------ Source extract
# 1. Importing Pandas

In [None]:
import pandas as pd

# 2. Creating Data Structures

### a. Series

In [None]:

# Creating a Series from a list
s = pd.Series([1, 3, 5, 7, 9])
print(s)


## b. DataFrame

### A two-dimensional, tabular data structure.

In [None]:
# Creating a DataFrame from a dictionary
data = {'Name': ['Alice', 'Bob', 'Charlie'],
        'Age': [25, 30, 35],
        'City': ['New York', 'Los Angeles', 'Chicago']}

df = pd.DataFrame(data)
print(df)


## 3. Reading and Writing Data

### a. Reading from CSV

In [None]:
df = pd.read_csv('data.csv')
print(df.head())


### b. Writing to CSV

In [None]:
df.to_csv('output.csv', index=False)


# 4. Viewing Data

In [None]:
print(df.head())       # First 5 rows
print(df.tail())       # Last 5 rows
print(df.shape)        # Rows and columns
print(df.info())       # Summary of DataFrame
print(df.describe())   # Statistical summary


# 5. Selecting Data

### a. Selecting Columns

In [None]:
print(df['Name'])      # Single column
print(df[['Name', 'Age']])  # Multiple columns


### b. Selecting Rows

In [None]:
print(df.iloc[0])      # By index position
#print(df.loc[0])       # By index label (if set)
------------
------ Material supplied
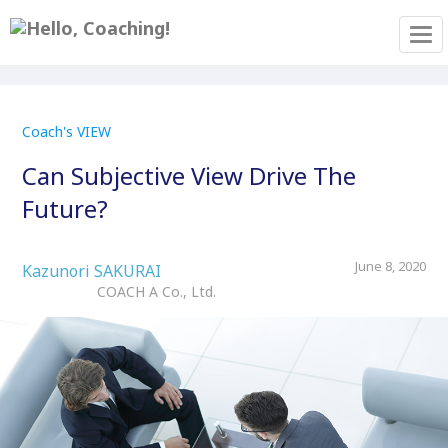
Tog
Coach's VIEW
Can Subjective View Drive The
Future?
June 8, 2020
Kazunori SAKURAI
COACH A Co., Ltd.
------------
Request 1 ::
List the titles of the numbered main sections in the pandas tutorial.
Request 2 ::
Write the next part of the pandas tutorial, picking up after its last line.

Exercise result 1 ::
1. Importing Pandas
2. Creating Data Structures
3. Reading and Writing Data
4. Viewing Data
5. Selecting Data

Exercise result 2 ::
### DataFrame.iat
### Fast integer location scalar accessor.

### DataFrame.loc
### Purely label-location based indexer for selection by label.

### Series.iloc
### Purely integer-location based indexing for selection by position.

# c. Conditional Selection

In [None]:
print(df[df['Age'] > 30])


# 6. Modifying Data

### a. Adding Columns

In [None]:
df['Salary'] = [50000, 60000, 70000]
print(df)


### b. Updating Values

In [None]:
df.at[0, 'Age'] = 26
print(df)


In [None]:
df.at[2,"Age"]=40

In [None]:
df

## c. Deleting Columns/Rows

In [None]:
df.drop('Salary', axis=1, inplace=True)  # Drop column
df.drop(0, axis=0, inplace=True)         # Drop row
print(df)


## 7. Handling Missing Data

In [None]:
df = pd.DataFrame({'A': [1, 2, None], 'B': [4, None, 6]})

# Check for missing values
print(df.isnull())

# Fill missing values
df.fillna(0, inplace=True)
print(df)

# Drop rows with missing values
df.dropna(inplace=True)
print(df)


## 8. Working with Index

In [None]:
df.set_index('Name', inplace=True)
print(df)

df.reset_index(inplace=True)
print(df)


# 9. Sorting Data

In [None]:
# Sort by column
df.sort_values('Age', ascending=False, inplace=True)
print(df)

# Sort by index
df.sort_index(inplace=True)
print(df)


# 10. Grouping Data

In [None]:
data = {'Category': ['A', 'B', 'A', 'B'], 'Values': [10, 20, 30, 40]}
df = pd.DataFrame(data)

# Group by 'Category' and sum 'Values'
grouped = df.groupby('Category')['Values'].sum()
print(grouped)


# 11. Merging and Joining DataFrames

### a. Concatenation

In [None]:
df1 = pd.DataFrame({'A': [1, 2], 'B': [3, 4]})
df2 = pd.DataFrame({'A': [5, 6], 'B': [7, 8]})

result = pd.concat([df1, df2])
print(result)


### b. Merging

In [None]:
df1 = pd.DataFrame({'key': ['K0', 'K1'], 'A': ['A0', 'A1']})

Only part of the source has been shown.